_Task to carry out_
Every entry, start to finish, should be printed verbatim without pictures.

★ ★ ★ ★ ★ ★ ★

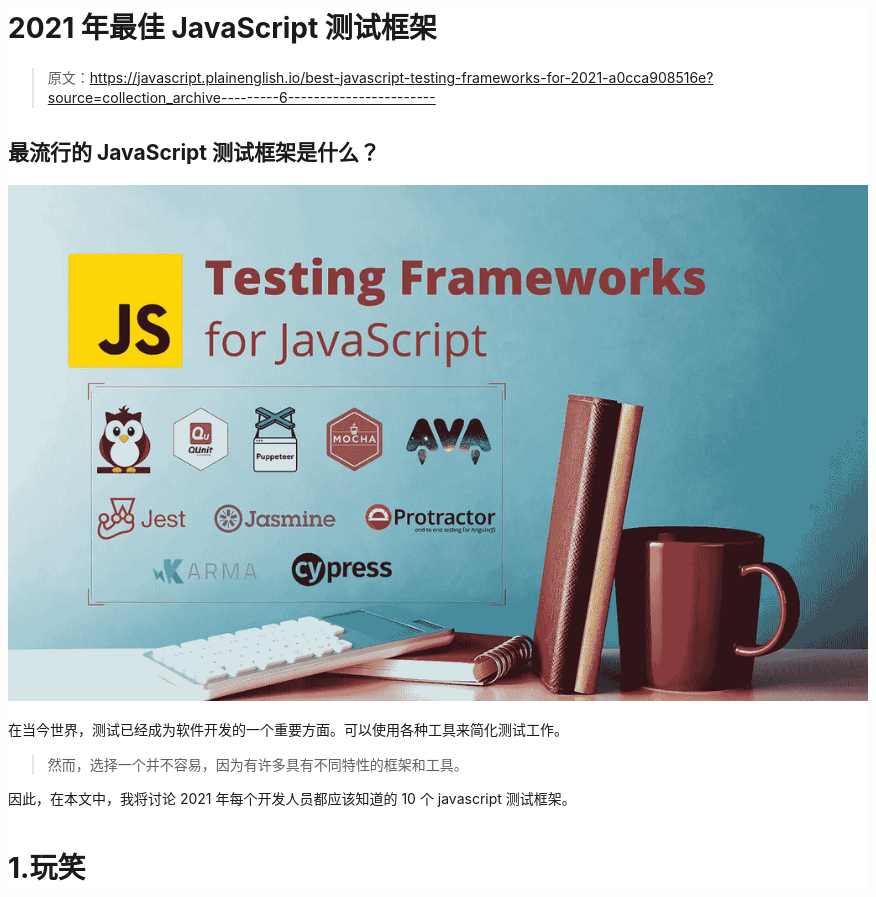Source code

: # 2021 年最佳 JavaScript 测试框架

> 原文：<https://javascript.plainenglish.io/best-javascript-testing-frameworks-for-2021-a0cca908516e?source=collection_archive---------6----------------------->

## **最流行的 JavaScript 测试框架是什么？**

![](img/3be135775e6ee778c605a1985ef564a1.png)

在当今世界，测试已经成为软件开发的一个重要方面。可以使用各种工具来简化测试工作。

> 然而，选择一个并不容易，因为有许多具有不同特性的框架和工具。

因此，在本文中，我将讨论 2021 年每个开发人员都应该知道的 10 个 javascript 测试框架。

# 1.玩笑
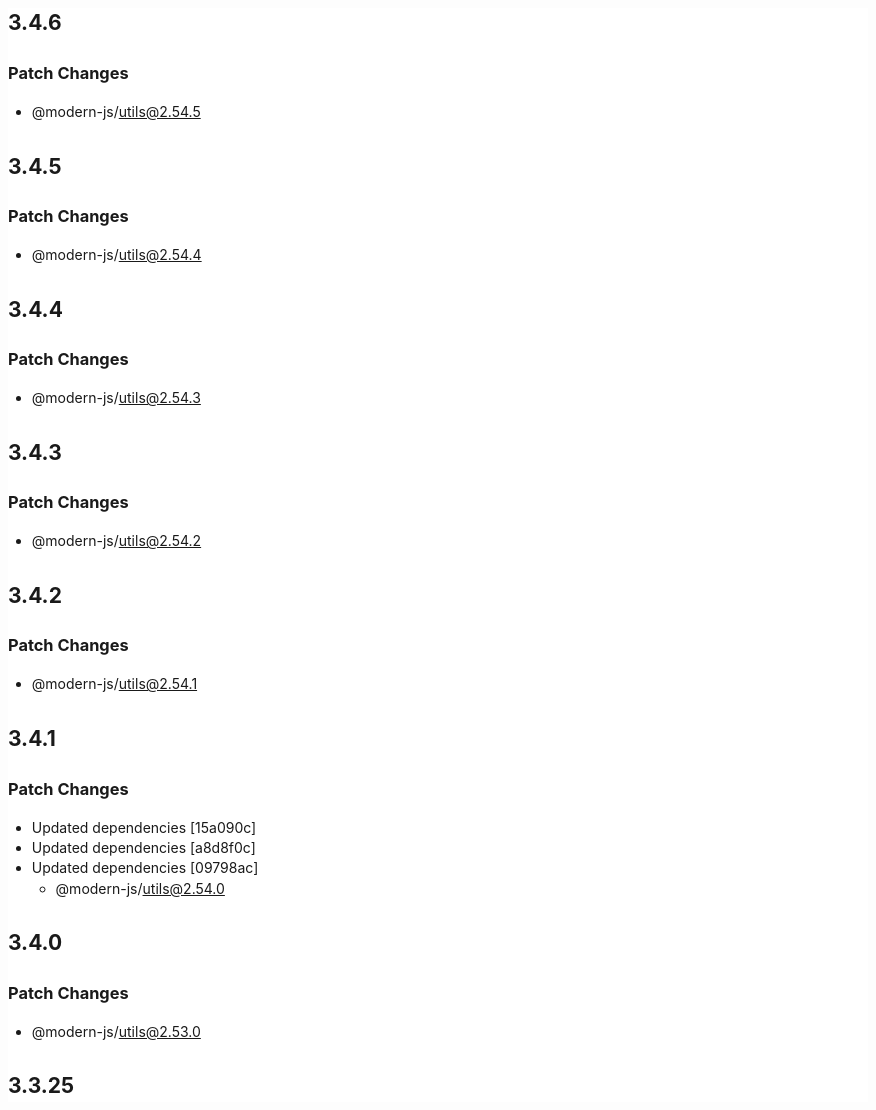 ## 3.4.6

### Patch Changes

- @modern-js/utils@2.54.5

## 3.4.5

### Patch Changes

- @modern-js/utils@2.54.4

## 3.4.4

### Patch Changes

- @modern-js/utils@2.54.3

## 3.4.3

### Patch Changes

- @modern-js/utils@2.54.2

## 3.4.2

### Patch Changes

- @modern-js/utils@2.54.1

## 3.4.1

### Patch Changes

- Updated dependencies [15a090c]
- Updated dependencies [a8d8f0c]
- Updated dependencies [09798ac]
  - @modern-js/utils@2.54.0

## 3.4.0

### Patch Changes

- @modern-js/utils@2.53.0

## 3.3.25
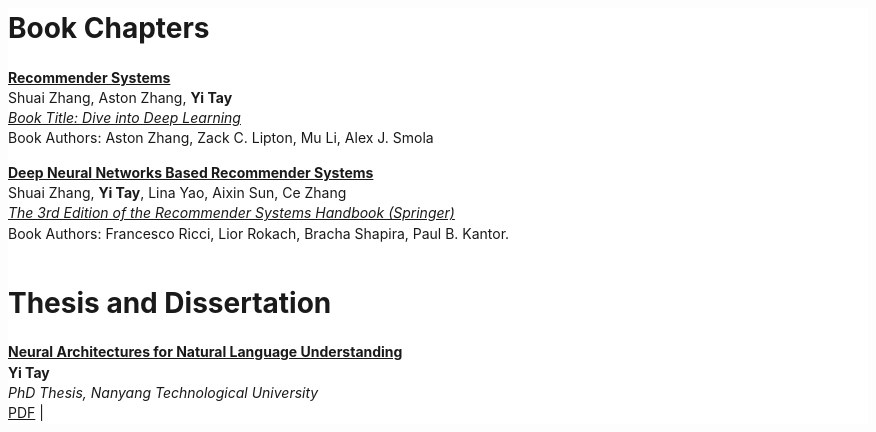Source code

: 

# Book Chapters

<b> [Recommender Systems](https://d2l.ai/chapter_recommender-systems/index.html) </b> <br>
Shuai Zhang, Aston Zhang, <b>Yi Tay</b> <br>
<i> [Book Title: Dive into Deep Learning](https://d2l.ai/) </i> <br>
Book Authors: Aston Zhang, Zack C. Lipton, Mu Li, Alex J. Smola <br>

<b> [Deep Neural Networks Based Recommender Systems]() </b> <br>
Shuai Zhang, <b>Yi Tay</b>, Lina Yao, Aixin Sun, Ce Zhang <br>
<i> [The 3rd Edition of the Recommender Systems Handbook (Springer)]() </i> <br>
Book Authors: Francesco Ricci, Lior Rokach, Bracha Shapira, Paul B. Kantor. <br>



# Thesis and Dissertation
<b> [Neural Architectures for Natural Language Understanding]() </b> <br>
<b> Yi Tay </b> <br>
<i> PhD Thesis, Nanyang Technological University </i> <br>
[PDF](https://vanzytay.github.io/files/yi_tay_thesis_final.pdf) |
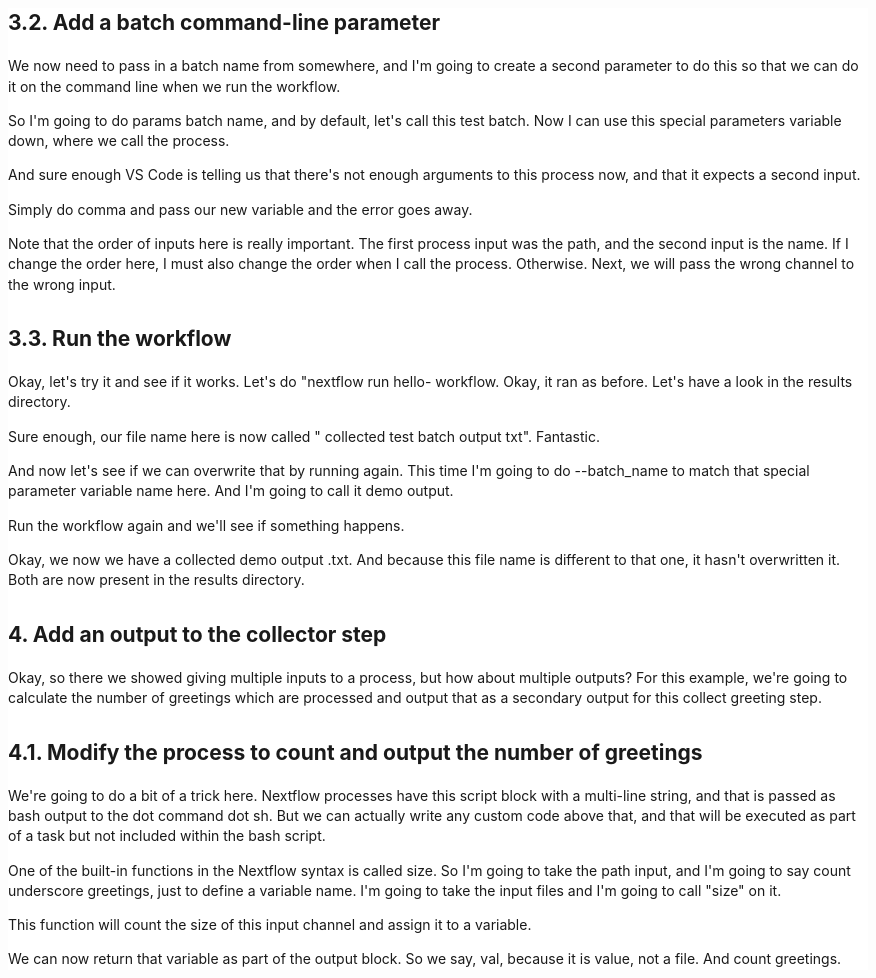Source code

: ## 3.2. Add a batch command-line parameter

We now need to pass in a batch name from somewhere, and I'm going to create a second parameter to do this so that we can do it on the command line when we run the workflow.

So I'm going to do params batch name, and by default, let's call this test batch. Now I can use this special parameters variable down, where we call the process.

And sure enough VS Code is telling us that there's not enough arguments to this process now, and that it expects a second input.

Simply do comma and pass our new variable and the error goes away.

Note that the order of inputs here is really important. The first process input was the path, and the second input is the name. If I change the order here, I must also change the order when I call the process. Otherwise. Next, we will pass the wrong channel to the wrong input.

## 3.3. Run the workflow

Okay, let's try it and see if it works. Let's do "nextflow run hello- workflow. Okay, it ran as before. Let's have a look in the results directory.

Sure enough, our file name here is now called " collected test batch output txt". Fantastic.

And now let's see if we can overwrite that by running again. This time I'm going to do --batch_name to match that special parameter variable name here. And I'm going to call it demo output.

Run the workflow again and we'll see if something happens.

Okay, we now we have a collected demo output .txt. And because this file name is different to that one, it hasn't overwritten it. Both are now present in the results directory.

## 4. Add an output to the collector step

Okay, so there we showed giving multiple inputs to a process, but how about multiple outputs? For this example, we're going to calculate the number of greetings which are processed and output that as a secondary output for this collect greeting step.

## 4.1. Modify the process to count and output the number of greetings

We're going to do a bit of a trick here. Nextflow processes have this script block with a multi-line string, and that is passed as bash output to the dot command dot sh. But we can actually write any custom code above that, and that will be executed as part of a task but not included within the bash script.

One of the built-in functions in the Nextflow syntax is called size. So I'm going to take the path input, and I'm going to say count underscore greetings, just to define a variable name. I'm going to take the input files and I'm going to call "size" on it.

This function will count the size of this input channel and assign it to a variable.

We can now return that variable as part of the output block. So we say, val, because it is value, not a file. And count greetings.
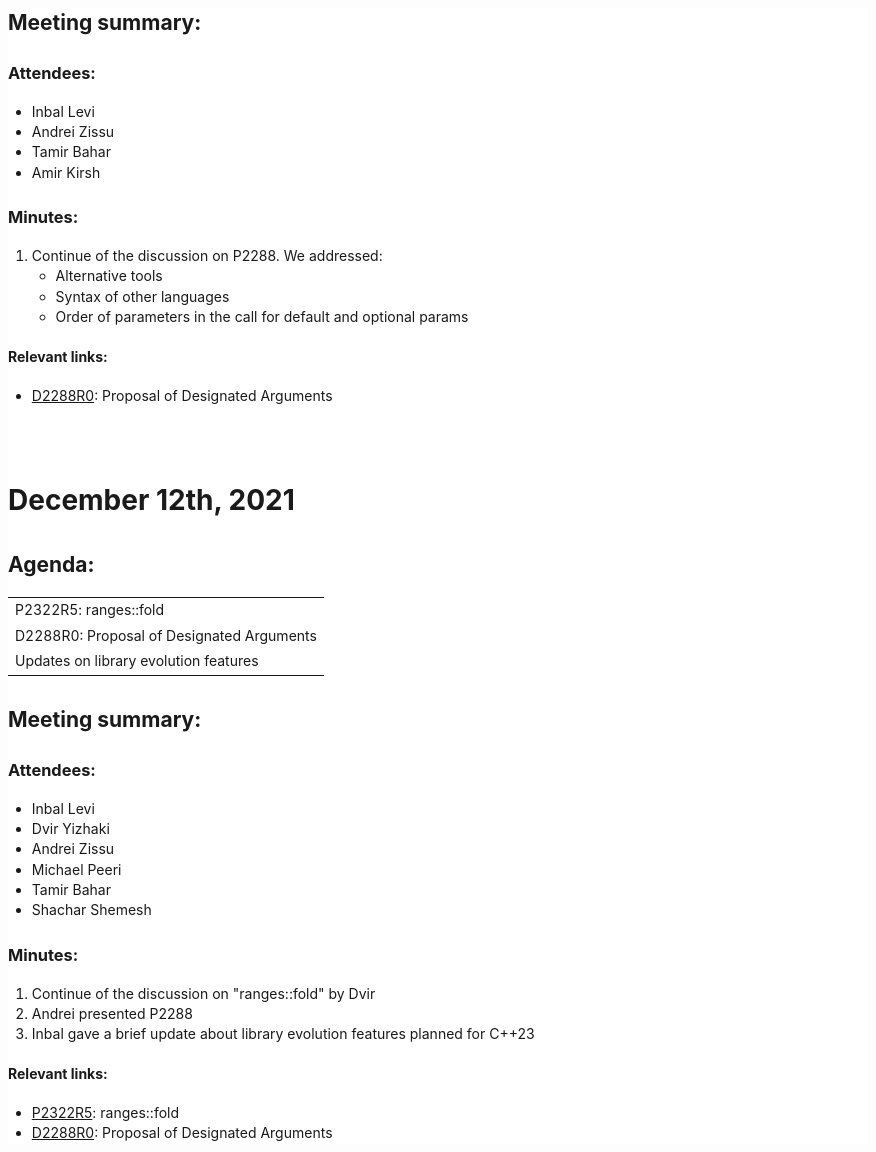 ## Meeting summary: 
### Attendees:
-  Inbal Levi
-  Andrei Zissu
-  Tamir Bahar
-  Amir Kirsh

### Minutes:
1. Continue of the discussion on P2288. We addressed:
    - Alternative tools
    - Syntax of other languages
    - Order of parameters in the call for default and optional params
 
#### Relevant links:
* [D2288R0](https://docs.google.com/document/d/14sQA95BVz8F7y-tqXxqXiRENvEusn8MzZgoBXMu4UbI/edit#): Proposal of Designated Arguments

<br/>

# December 12th, 2021
## Agenda:
| |
| - |
| P2322R5: ranges::fold |
| D2288R0: Proposal of Designated Arguments |
| Updates on library evolution features |

## Meeting summary: 
### Attendees:
-  Inbal Levi
-  Dvir Yizhaki
-  Andrei Zissu
-  Michael Peeri
-  Tamir Bahar
-  Shachar Shemesh

### Minutes:
1. Continue of the discussion on "ranges::fold" by Dvir 
2. Andrei presented P2288
2. Inbal gave a brief update about library evolution features planned for C++23
 
#### Relevant links:
* [P2322R5](https://isocpp.org/files/papers/P2232R5.html): ranges::fold
* [D2288R0](https://docs.google.com/document/d/14sQA95BVz8F7y-tqXxqXiRENvEusn8MzZgoBXMu4UbI/edit#): Proposal of Designated Arguments
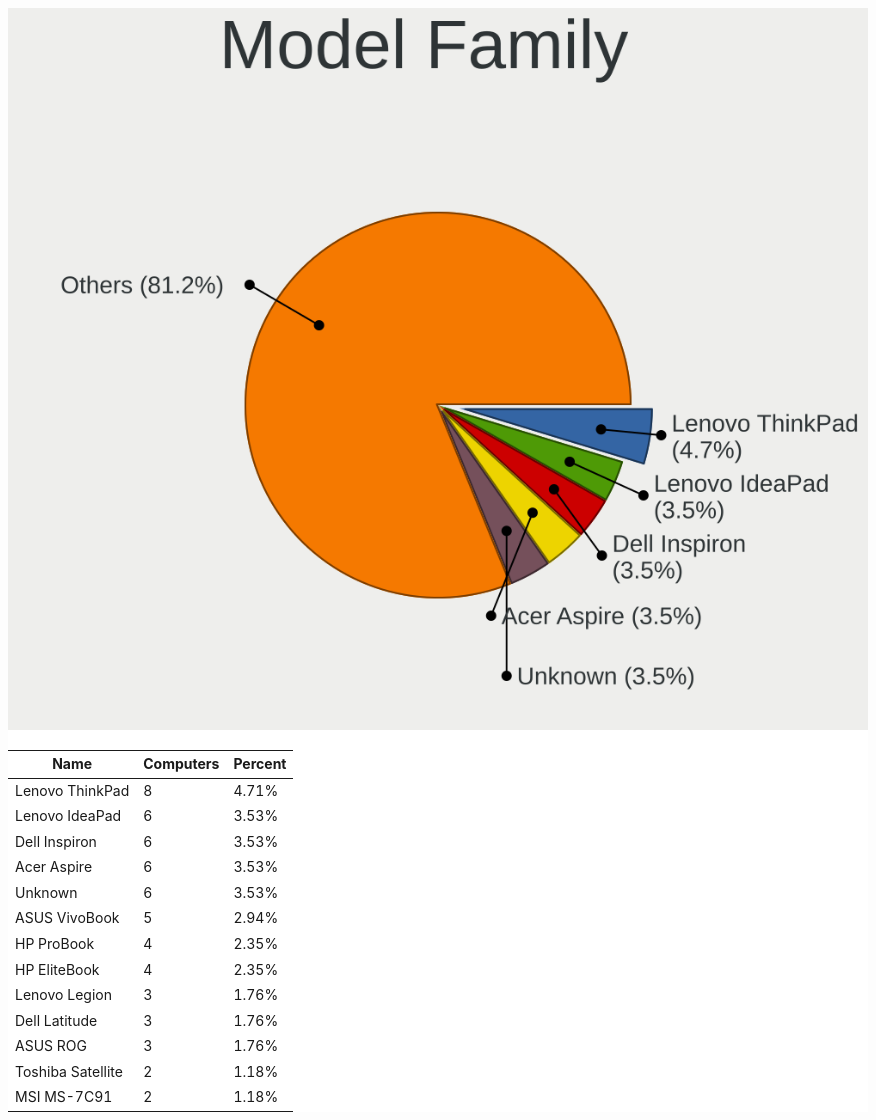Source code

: ![Model Family](./All/images/pie_chart/node_model_family.svg)


| Name                  | Computers | Percent |
|-----------------------|-----------|---------|
| Lenovo ThinkPad       | 8         | 4.71%   |
| Lenovo IdeaPad        | 6         | 3.53%   |
| Dell Inspiron         | 6         | 3.53%   |
| Acer Aspire           | 6         | 3.53%   |
| Unknown               | 6         | 3.53%   |
| ASUS VivoBook         | 5         | 2.94%   |
| HP ProBook            | 4         | 2.35%   |
| HP EliteBook          | 4         | 2.35%   |
| Lenovo Legion         | 3         | 1.76%   |
| Dell Latitude         | 3         | 1.76%   |
| ASUS ROG              | 3         | 1.76%   |
| Toshiba Satellite     | 2         | 1.18%   |
| MSI MS-7C91           | 2         | 1.18%   |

★ ★ ★ ★ ★ ★ ★

_The answer_
Source code

: # 2021 年最佳 JavaScript 测试框架

> 原文：<https://javascript.plainenglish.io/best-javascript-testing-frameworks-for-2021-a0cca908516e?source=collection_archive---------6----------------------->

## **最流行的 JavaScript 测试框架是什么？**

![](img/3be135775e6ee778c605a1985ef564a1.png)

在当今世界，测试已经成为软件开发的一个重要方面。可以使用各种工具来简化测试工作。

> 然而，选择一个并不容易，因为有许多具有不同特性的框架和工具。

因此，在本文中，我将讨论 2021 年每个开发人员都应该知道的 10 个 javascript 测试框架。

# 1.玩笑
 ## 3.4.6

### Patch Changes

- @modern-js/utils@2.54.5

## 3.4.5

### Patch Changes

- @modern-js/utils@2.54.4

## 3.4.4

### Patch Changes

- @modern-js/utils@2.54.3

## 3.4.3

### Patch Changes

- @modern-js/utils@2.54.2

## 3.4.2

### Patch Changes

- @modern-js/utils@2.54.1

## 3.4.1

### Patch Changes

- Updated dependencies [15a090c]
- Updated dependencies [a8d8f0c]
- Updated dependencies [09798ac]
  - @modern-js/utils@2.54.0

## 3.4.0

### Patch Changes

- @modern-js/utils@2.53.0

## 3.3.25
Source code

: 

# Book Chapters

<b> [Recommender Systems](https://d2l.ai/chapter_recommender-systems/index.html) </b> <br>
Shuai Zhang, Aston Zhang, <b>Yi Tay</b> <br>
<i> [Book Title: Dive into Deep Learning](https://d2l.ai/) </i> <br>
Book Authors: Aston Zhang, Zack C. Lipton, Mu Li, Alex J. Smola <br>

<b> [Deep Neural Networks Based Recommender Systems]() </b> <br>
Shuai Zhang, <b>Yi Tay</b>, Lina Yao, Aixin Sun, Ce Zhang <br>
<i> [The 3rd Edition of the Recommender Systems Handbook (Springer)]() </i> <br>
Book Authors: Francesco Ricci, Lior Rokach, Bracha Shapira, Paul B. Kantor. <br>



# Thesis and Dissertation
<b> [Neural Architectures for Natural Language Understanding]() </b> <br>
<b> Yi Tay </b> <br>
<i> PhD Thesis, Nanyang Technological University </i> <br>
[PDF](https://vanzytay.github.io/files/yi_tay_thesis_final.pdf) |
Source code

: ## 3.2. Add a batch command-line parameter

We now need to pass in a batch name from somewhere, and I'm going to create a second parameter to do this so that we can do it on the command line when we run the workflow.

So I'm going to do params batch name, and by default, let's call this test batch. Now I can use this special parameters variable down, where we call the process.

And sure enough VS Code is telling us that there's not enough arguments to this process now, and that it expects a second input.

Simply do comma and pass our new variable and the error goes away.

Note that the order of inputs here is really important. The first process input was the path, and the second input is the name. If I change the order here, I must also change the order when I call the process. Otherwise. Next, we will pass the wrong channel to the wrong input.

## 3.3. Run the workflow

Okay, let's try it and see if it works. Let's do "nextflow run hello- workflow. Okay, it ran as before. Let's have a look in the results directory.

Sure enough, our file name here is now called " collected test batch output txt". Fantastic.

And now let's see if we can overwrite that by running again. This time I'm going to do --batch_name to match that special parameter variable name here. And I'm going to call it demo output.

Run the workflow again and we'll see if something happens.

Okay, we now we have a collected demo output .txt. And because this file name is different to that one, it hasn't overwritten it. Both are now present in the results directory.

## 4. Add an output to the collector step

Okay, so there we showed giving multiple inputs to a process, but how about multiple outputs? For this example, we're going to calculate the number of greetings which are processed and output that as a secondary output for this collect greeting step.

## 4.1. Modify the process to count and output the number of greetings

We're going to do a bit of a trick here. Nextflow processes have this script block with a multi-line string, and that is passed as bash output to the dot command dot sh. But we can actually write any custom code above that, and that will be executed as part of a task but not included within the bash script.

One of the built-in functions in the Nextflow syntax is called size. So I'm going to take the path input, and I'm going to say count underscore greetings, just to define a variable name. I'm going to take the input files and I'm going to call "size" on it.

This function will count the size of this input channel and assign it to a variable.

We can now return that variable as part of the output block. So we say, val, because it is value, not a file. And count greetings.
 ## Meeting summary: 
### Attendees:
-  Inbal Levi
-  Andrei Zissu
-  Tamir Bahar
-  Amir Kirsh

### Minutes:
1. Continue of the discussion on P2288. We addressed:
    - Alternative tools
    - Syntax of other languages
    - Order of parameters in the call for default and optional params
 
#### Relevant links:
* [D2288R0](https://docs.google.com/document/d/14sQA95BVz8F7y-tqXxqXiRENvEusn8MzZgoBXMu4UbI/edit#): Proposal of Designated Arguments

<br/>

# December 12th, 2021
## Agenda:
| |
| - |
| P2322R5: ranges::fold |
| D2288R0: Proposal of Designated Arguments |
| Updates on library evolution features |

## Meeting summary: 
### Attendees:
-  Inbal Levi
-  Dvir Yizhaki
-  Andrei Zissu
-  Michael Peeri
-  Tamir Bahar
-  Shachar Shemesh

### Minutes:
1. Continue of the discussion on "ranges::fold" by Dvir 
2. Andrei presented P2288
2. Inbal gave a brief update about library evolution features planned for C++23
 
#### Relevant links:
* [P2322R5](https://isocpp.org/files/papers/P2232R5.html): ranges::fold
* [D2288R0](https://docs.google.com/document/d/14sQA95BVz8F7y-tqXxqXiRENvEusn8MzZgoBXMu4UbI/edit#): Proposal of Designated Arguments
Source code

: ![Model Family](./All/images/pie_chart/node_model_family.svg)


| Name                  | Computers | Percent |
|-----------------------|-----------|---------|
| Lenovo ThinkPad       | 8         | 4.71%   |
| Lenovo IdeaPad        | 6         | 3.53%   |
| Dell Inspiron         | 6         | 3.53%   |
| Acer Aspire           | 6         | 3.53%   |
| Unknown               | 6         | 3.53%   |
| ASUS VivoBook         | 5         | 2.94%   |
| HP ProBook            | 4         | 2.35%   |
| HP EliteBook          | 4         | 2.35%   |
| Lenovo Legion         | 3         | 1.76%   |
| Dell Latitude         | 3         | 1.76%   |
| ASUS ROG              | 3         | 1.76%   |
| Toshiba Satellite     | 2         | 1.18%   |
| MSI MS-7C91           | 2         | 1.18%   |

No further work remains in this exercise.